*QUESTIONS TO ANSWER*.
(a) Set down, word for word, the part of the Product Sales Analysis IV problem that begins at the words "Each row of this table indicates" and stops after "the following example.".
(b) Resume the Product Sales Analysis IV problem, starting after its last sentence.

## Importing Libraries

In [0]:
from pyspark.sql.functions import *
from pyspark.sql.types import *
from pyspark.sql.window import Window

**2324. Product Sales Analysis IV (Medium)**

**Table: Sales**

| Column Name | Type  |
|-------------|-------|
| sale_id     | int   |
| product_id  | int   |
| user_id     | int   |
| quantity    | int   |

sale_id contains unique values.
product_id is a foreign key (reference column) to Product table.
Each row of this table shows the ID of the product and the quantity purchased by a user.
 

**Table: Product**

| Column Name | Type |
|-------------|------|
| product_id  | int  |
| price       | int  |

product_id contains unique values.
Each row of this table indicates the price of each product.
 
**Write a solution that reports for each user the product id on which the user spent the most money. In case the same user spent the most money on two or more products, report all of them.**

Return the resulting table in any order.

The result format is in the following example.

[Stored dataset items]
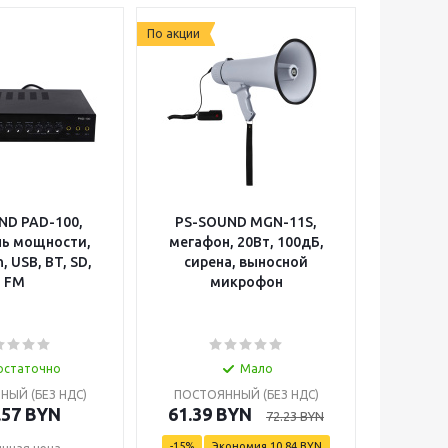
По акции
ND PAD-100,
PS-SOUND MGN-11S,
PS-SOU
ль мощности,
мегафон, 20Вт, 100дБ,
15
n, USB, BT, SD,
сирена, выносной
акусти
FM
микрофон
400/80
DSP
остаточно
Мало
ЫЙ (БЕЗ НДС)
ПОСТОЯННЫЙ (БЕЗ НДС)
ПОСТО
.57
BYN
61.39
BYN
15
72.23
BYN
-
15
%
Экономия
10.84
BYN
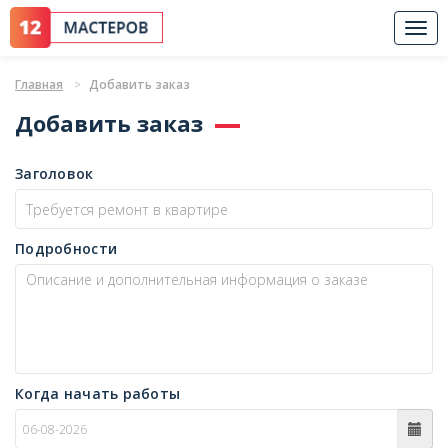
Togg
navi
Главная
Добавить заказ
Добавить заказ
Заголовок
Подробности
Когда начать работы
c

*PER-TASK ANSWERS*.
(a)
Each row of this table indicates the price of each product.
 
**Write a solution that reports for each user the product id on which the user spent the most money. In case the same user spent the most money on two or more products, report all of them.**

Return the resulting table in any order.

The result format is in the following example.

(b)
**Example 1:**

**Input:** 

**Sales table:**

| sale_id | product_id | user_id | quantity |
|---------|------------|---------|----------|
| 1       | 1          | 101     | 10       |
| 2       | 3          | 101     | 7        |
| 3       | 1          | 102     | 9        |
| 4       | 2          | 102     | 6        |
| 5       | 3          | 102     | 10       |
| 6       | 1          | 102     | 6        |

**Product table:**
| product_id | price |
|------------|-------|
| 1          | 10    |
| 2          | 25    |
| 3          | 15    |

**Output:** 
| user_id | product_id |
|---------|------------|
| 101     | 3          |
| 102     | 1          |
| 102     | 2          |
| 102     | 3          |

**Explanation:** 
- User 101:
  - Spent 10 * 10 = 100 on product 1.
  - Spent 7 * 15 = 105 on product 3.

User 101 spent the most money on product 3.

- User 102:
  - Spent (9 + 6) * 10 = 150 on product 1.
  - Spent 6 * 25 = 150 on product 2.
  - Spent 10 * 15 = 150 on product 3.

User 102 spent the most money on products 1, 2, and 3.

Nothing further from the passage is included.